A huge thank you to both U.S. Rep. Billy Long and Sen. Roy Blunt for co-sponsoring the legislation in the House and Senate for Improving HOPE for Alzheimer’s (S. 880 / H.R. 1873).

Alzheimer’s and related dementias are a public health crisis that we can no longer afford to ignore, and many members of Congress, including several of our representatives from Missouri, are “on board” to address this crisis.

Every case of Alzheimer’s and related dementias is different, and care that meets the needs of these wonderful patients reflects this challenging symptom variety. 

My mom was diagnosed some 10 years ago at 65 with a “mild case of dementia” that slowly, over time, evolved into a diagnosis of Alzheimer’s disease. Without the help of the Alzheimer’s Association and our local area agency on aging, SeniorAge, we were a hopeless arrow without the feathers as far as how to get the best help for her. 

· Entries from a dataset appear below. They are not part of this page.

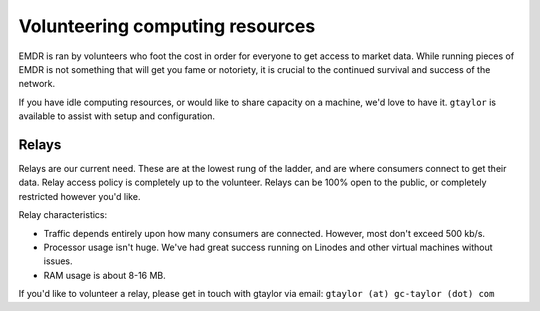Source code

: .. _volunteering:

Volunteering computing resources
================================

EMDR is ran by volunteers who foot the cost in order for everyone to get
access to market data. While running pieces of EMDR is not something that will
get you fame or notoriety, it is crucial to the continued survival and
success of the network.

If you have idle computing resources, or would like to share capacity on
a machine, we'd love to have it. ``gtaylor`` is available to assist with setup
and configuration.

Relays
------

Relays are our current need. These are at the lowest rung of the ladder, and
are where consumers connect to get their data. Relay access policy is completely
up to the volunteer. Relays can be 100% open to the public, or completely
restricted however you'd like.

Relay characteristics:

* Traffic depends entirely upon how many consumers are connected. However,
  most don't exceed 500 kb/s.
* Processor usage isn't huge. We've had great success running on Linodes and
  other virtual machines without issues.
* RAM usage is about 8-16 MB.

If you'd like to volunteer a relay, please get in touch with gtaylor via email:
``gtaylor (at) gc-taylor (dot) com``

With the help of these two agencies, we were able to keep mom in her home for at least an extra year, improving her quality of life (and saving the taxpayers money in the process). 

In the fall, we had to place her in a memory unit of a local nursing home, where she is in final stages of the disease today.

Legislatively, the HOPE for Alzheimer’s Act worked its way through three Congressional sessions before it became obvious to CMS/Medicare that there needed to be a new code to reimburse costs for medical consultations regarding care planning upon a diagnosis of Alzheimer’s.

The Billing Code #99483 was implemented by CMS/Medicare in late 2016.  However, few medical practitioners were made aware of it, so it was rarely used, and care planning after diagnosis did not happen as the HOPE Act had intended. 

At the time, my family had not heard of its provisions.

Improving HOPE for Alzheimer’s will require CMS/Medicare to educate/train appropriate medical staff about the code and encourage its use to help families impacted by this horrible disease to learn about resources they can access and the important life considerations they must address: financial, legal, care planning, safety, etc. 

It is so critical in Alzheimer’s and related dementias for care teams to start planning early — at diagnosis — in these areas while the patient can best offer input and guidance and so that the family and friends can build a support structure that undergirds their care effort throughout the long haul of treatment. The training this bill supports gives confused families guidance that they desperately need when they need it.

Only six months into this 116th Congressional Session, there are now 33 members of the Senate and 59 members of the House as co-sponsors of this legislation.  Many thanks to U.S. Rep. Luetkemeyer for co-sponsoring Improving HOPE for Alzheimer’s, as well.

Thanks to our Congressional representatives and Alzheimer’s advocates from Missouri, we have made amazing progress in funding for Alzheimer’s and related dementias at the National Institutes of Health, as well as implementing NAPA, the Alzheimer’s Accountability Act, and the HOPE for Alzheimer’s Act. 

Mark Applegate is an Alzheimer's Association Greater Missouri Chapter advocate and a resident of Bolivar.